Extracted records:
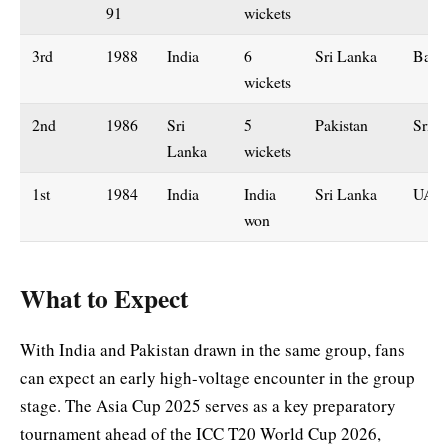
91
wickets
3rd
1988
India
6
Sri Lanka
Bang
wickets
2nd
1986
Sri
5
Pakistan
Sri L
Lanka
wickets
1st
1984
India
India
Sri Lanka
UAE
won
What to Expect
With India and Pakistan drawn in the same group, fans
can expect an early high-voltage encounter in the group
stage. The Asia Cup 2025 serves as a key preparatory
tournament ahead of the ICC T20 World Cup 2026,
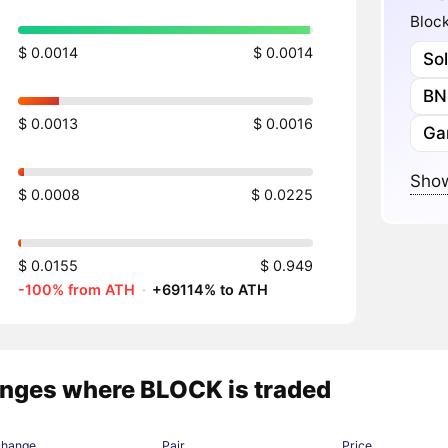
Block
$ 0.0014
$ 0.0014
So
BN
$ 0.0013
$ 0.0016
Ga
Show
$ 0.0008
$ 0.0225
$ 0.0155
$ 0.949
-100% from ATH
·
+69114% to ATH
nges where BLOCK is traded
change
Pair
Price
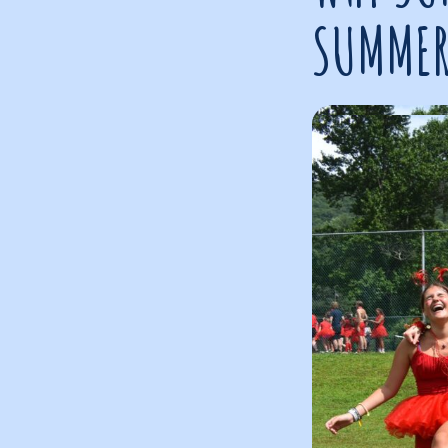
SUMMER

* * *

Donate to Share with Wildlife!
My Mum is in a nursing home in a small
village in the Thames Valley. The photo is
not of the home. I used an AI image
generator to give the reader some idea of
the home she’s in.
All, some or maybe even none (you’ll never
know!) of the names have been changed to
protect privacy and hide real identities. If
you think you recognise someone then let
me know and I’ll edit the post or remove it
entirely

=== Brief ===
Where does the string "know" occur in the data above? Copy every line that holds it.

=== Result of this task ===
know!) of the names have been changed to
me know and I’ll edit the post or remove it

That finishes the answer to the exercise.